Abdurabbih Mansur El-Hadi liderliğindeki cephenin arkasında Suudi Arabistan liderliğinde oluşturulan Körfez ittifakı var. Husi örgütüne askerî ve lojistik olarak en büyük desteği İran veriyor. Ama Suriye'de olduğu gibi Yemen'de de Rusya ve ABD'nin başını çektiği küresel güçler İran'la aynı safta duruyor. Çünkü çıkarlar ve hesaplar ortak.
Fakat daha önce muhtelif yazılarımızda da dile getirdiğimiz üzere İran'ın askerî ve lojistik destek verdiği cephede vitrinde her ne kadar Husi örgütü görünse de arka planda eski diktatör Ali Abdullah Salih'in örgütlediği eski rejim kalıntısı milis güçler var. Bugün artık onların destekleri ve birlikte savaştıkları iyice gün yüzüne çıktığı için kimsenin inkâr etmesi mümkün değil. Husi örgütünün savunuculuğunu yapanlar belki bu ittifakı stratejik sebeplere de dayıyor olabilirler.
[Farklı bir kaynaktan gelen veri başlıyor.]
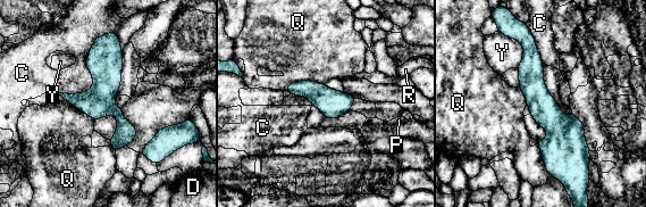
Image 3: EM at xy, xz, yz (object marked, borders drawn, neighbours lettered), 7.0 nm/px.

Ancak arka arkaya gün yüzüne çıkan belgeler, ses kayıtları, telefon görüşmeleri bu ittifak ve işbirliğinin Husi örgütünün Sana'da Abdurabbih Mansur El-Hadi'ye darbe yaptığı tarihten önce başladığını, darbenin de bu işbirliği sayesinde gerçekleştiğini yoksa örgütün sadece kendi milis güçleriyle ve imkânlarıyla gerçekleştirmediğini gün yüzüne çıkarıyor.